A vetting process would likely delegate more power to the far-right wing of the party in general and the Republican Association of Central Committees of Missouri specifically. Haggard is a founding director of that organization and their website is long on videos of McCloskey, both being interviewed and interviewing others. The organization released a vetting manual earlier this year saying that state Representative Chris Sander (R-Lone Jack), one of three openly gay state Republican elected officials, is a "poster boy for vetting with consequences." (By which they mean he’s a poster boy for how vetting will have the consequence of keeping politicians like Sander — described in the manual as wanting to change the definition of marriage as between "two individuals … won’t even commit to two ADULT individuals" — off the ballot.)

Recently, some in the pro-vetting crowd have pointed to Darrell McClanahan III as a reason to implement candidate vetting more broadly in the state. McClanahan is the former (honorary) KKK member who, despite that history, made it onto the GOP primary ballot for governor. Coincidentally, he lives in Vernon County, population 19,000.

Haggard herself wrote an email to the chair of the state Republican Party, Nick Myers, arguing that McClanahan's inclusion on the ballot and the public fallout that followed proves the party needs to implement vetting statewide. 

"You remain committed to quantity over quality," she wrote. "Your lack of interest in protecting our platform's goals and ideals has now resulted in someone with KKK connections filing for governor."

McCloskey put it this way to the RFT: “As I said from the get-go when that hit the news, if they adopted our vetting process, Darrell would not have vetted and we would not have this situation.”

The GOP insider who talked to the RFT sees things a little differently. 

"What if Darrell McClanahan would pass [the vetting process]?" he says. "I don't think that there's anything in the vetting questions about white supremacy or about anything like that."

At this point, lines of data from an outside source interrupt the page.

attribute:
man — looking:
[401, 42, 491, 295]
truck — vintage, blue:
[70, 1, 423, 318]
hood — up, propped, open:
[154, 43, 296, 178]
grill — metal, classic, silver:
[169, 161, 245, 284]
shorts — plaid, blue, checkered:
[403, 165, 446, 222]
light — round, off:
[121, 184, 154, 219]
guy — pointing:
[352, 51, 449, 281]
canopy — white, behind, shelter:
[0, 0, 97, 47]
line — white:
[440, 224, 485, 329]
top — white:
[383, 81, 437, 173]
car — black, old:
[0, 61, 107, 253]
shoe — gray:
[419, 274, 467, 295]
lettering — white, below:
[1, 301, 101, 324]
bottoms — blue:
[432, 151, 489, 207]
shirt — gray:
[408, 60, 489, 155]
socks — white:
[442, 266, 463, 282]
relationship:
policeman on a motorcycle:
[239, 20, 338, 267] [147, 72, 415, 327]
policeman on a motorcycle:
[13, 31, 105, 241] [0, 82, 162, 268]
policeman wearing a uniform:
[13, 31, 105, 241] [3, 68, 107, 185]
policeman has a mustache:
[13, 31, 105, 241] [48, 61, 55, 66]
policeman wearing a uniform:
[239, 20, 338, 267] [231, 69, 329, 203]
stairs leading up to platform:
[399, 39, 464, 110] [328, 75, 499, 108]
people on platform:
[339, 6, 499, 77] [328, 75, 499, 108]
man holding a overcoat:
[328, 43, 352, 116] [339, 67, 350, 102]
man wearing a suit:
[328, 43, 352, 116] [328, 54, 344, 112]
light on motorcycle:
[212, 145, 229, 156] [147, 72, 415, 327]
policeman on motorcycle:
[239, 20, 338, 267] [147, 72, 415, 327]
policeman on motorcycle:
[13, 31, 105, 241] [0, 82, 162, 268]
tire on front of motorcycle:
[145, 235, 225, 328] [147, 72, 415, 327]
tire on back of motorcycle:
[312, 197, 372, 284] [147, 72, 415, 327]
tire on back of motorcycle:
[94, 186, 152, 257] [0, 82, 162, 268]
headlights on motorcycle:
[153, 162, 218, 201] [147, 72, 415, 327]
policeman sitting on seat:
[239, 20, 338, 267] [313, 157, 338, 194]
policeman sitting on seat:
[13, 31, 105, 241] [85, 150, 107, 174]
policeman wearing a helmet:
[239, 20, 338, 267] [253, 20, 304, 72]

But McClanahan, for his part, says he’s previously clashed with Haggard — he says she came to his church to tell everyone to “vote for Mark McCloskey and pray for Josh Hawley because Antifa was harassing him.” McClanahan says he objected, calling McCloskey “just another attorney” who will “play politics on abortion,” an assertion for which he was summoned to the church office and told to “be nicer when company is at church.” Whether that pugnacious attitude would be enough to bar him from the county ballot remains to be seen.

The Missouri GOP wants to give Darrell Leon McClanahan III the boot off the ballot due to his association with the Ku Klux Klan. But can they? - CANDIDATE PHOTO
CANDIDATE PHOTO
The Missouri GOP wants to give Darrell Leon McClanahan III the boot off the ballot due to his association with the Ku Klux Klan. But can they?

Interestingly, it’s the Democratic Party that may have recently put the question of vetting to the test, albeit with a far more informal process. After state Representative Sarah Unsicker (D-Shrewsbury) boasted about drinking basil lemonade with someone who’s questioned the Holocaust and used the n-word on Twitter, her party kicked her out of the committees she served on. And when she sought to run for governor as a Democrat, they refused to accept her filing fee.

Dave Roland, legal director with the Missouri Freedom Center, says the Democrats likely had the right to do what they did, just as he believes the GOP has the right to vet its candidates. But once a party accepts a filing fee — as with the Republicans and McClanahan — they may be out of luck.

The GOP has filed a lawsuit against Secretary of State Jay Ashcroft over the McClanahan case, using its First Amendment and Fourteenth Amendment rights as cause to compel Ashcroft to remove McClanahan from the ballot. 

But Roland takes a dim view of their chances, citing a previous lawsuit he filed in 2022.

“I’m pretty confident the Republican Party is going to lose here,” he told St. Louis on the Air last month. “The court said, ‘Look, you accepted the filing fee. There’s no backsies here. By accepting the filing fee, you voluntarily chose to associate with this candidate. Now that you have buyer’s remorse doesn’t mean you get to remove him from the ballot.”